QUOTED PASSAGE:
****************************************

According to data gathered by the Centers for Medicare & Medicaid Services (CMS), seven percent of people with Medicare are blind or have low vision, and nearly 15 percent are Deaf or hard of hearing. Like those with limited English proficiency, the Deaf and blind require specific treatment to ensure they can properly communicate with providers and receive quality health care.
To help providers get the tools they need, the Quality Improvement Organization (QIO) Program held a National Disparities Learning and Action Network (LAN) event in June 2018. This free online training, titled “Effective Communication Strategies for Deaf, Hard-of-Hearing, Blind and Visually Impaired Patients,” informed providers how best to serve these patients in primary care and other ambulatory settings. Presenters included Dr. Michael McKee, assistant professor, Department of Family Medicine, University of Michigan; Padma Taggarse, executive director at Health Services Advisory Group (HSAG); and J. John Pimentel, Diabetes program manager and vision rehabilitation therapist at Insight.
Following are four tips to help providers better communicate with patients who have hearing and vision impairments:
Use all the tools at your disposal to ensure quality care.
McKee recommended that providers speak clearly, use certified sign language interpreters (when available), flag chart records to identify patients who may need communication assistance, and use personal listening equipment like pocket talkers. He also shared some basic but effective body language strategies like facing patients when speaking, making eye contact and incorporating visual aids.
Ask patients how best to help them.

****************************************

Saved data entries
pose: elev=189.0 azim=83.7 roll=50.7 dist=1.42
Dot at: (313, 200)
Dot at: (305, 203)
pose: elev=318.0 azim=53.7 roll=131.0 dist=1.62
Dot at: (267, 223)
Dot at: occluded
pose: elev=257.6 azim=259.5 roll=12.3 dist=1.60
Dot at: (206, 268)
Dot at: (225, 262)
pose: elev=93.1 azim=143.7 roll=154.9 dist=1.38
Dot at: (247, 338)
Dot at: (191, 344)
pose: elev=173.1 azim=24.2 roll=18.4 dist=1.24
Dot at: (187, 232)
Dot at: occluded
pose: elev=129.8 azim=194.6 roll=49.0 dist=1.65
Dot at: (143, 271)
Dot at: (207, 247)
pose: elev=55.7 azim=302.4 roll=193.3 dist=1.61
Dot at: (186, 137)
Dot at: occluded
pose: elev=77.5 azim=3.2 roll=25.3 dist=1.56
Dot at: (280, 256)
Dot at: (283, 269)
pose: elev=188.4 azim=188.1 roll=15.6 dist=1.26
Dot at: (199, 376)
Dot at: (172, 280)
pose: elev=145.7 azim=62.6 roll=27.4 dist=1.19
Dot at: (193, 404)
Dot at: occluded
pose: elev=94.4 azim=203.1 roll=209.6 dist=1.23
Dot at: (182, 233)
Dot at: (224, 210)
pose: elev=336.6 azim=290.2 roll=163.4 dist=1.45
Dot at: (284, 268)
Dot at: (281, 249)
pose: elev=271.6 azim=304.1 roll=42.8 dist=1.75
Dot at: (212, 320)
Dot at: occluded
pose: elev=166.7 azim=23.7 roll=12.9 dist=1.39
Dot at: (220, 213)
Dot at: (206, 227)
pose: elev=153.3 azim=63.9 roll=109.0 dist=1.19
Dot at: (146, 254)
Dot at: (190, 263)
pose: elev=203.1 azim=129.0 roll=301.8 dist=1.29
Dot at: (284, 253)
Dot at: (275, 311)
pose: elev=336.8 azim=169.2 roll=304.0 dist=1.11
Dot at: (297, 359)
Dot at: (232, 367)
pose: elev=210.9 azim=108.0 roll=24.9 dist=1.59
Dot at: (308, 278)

****************************************

WORK REQUIRED: Please quote the text on communicating with Deaf and blind patients from "To help providers get" to "therapist at Insight.".

EXPECTED ANSWER:
To help providers get the tools they need, the Quality Improvement Organization (QIO) Program held a National Disparities Learning and Action Network (LAN) event in June 2018. This free online training, titled “Effective Communication Strategies for Deaf, Hard-of-Hearing, Blind and Visually Impaired Patients,” informed providers how best to serve these patients in primary care and other ambulatory settings. Presenters included Dr. Michael McKee, assistant professor, Department of Family Medicine, University of Michigan; Padma Taggarse, executive director at Health Services Advisory Group (HSAG); and J. John Pimentel, Diabetes program manager and vision rehabilitation therapist at Insight.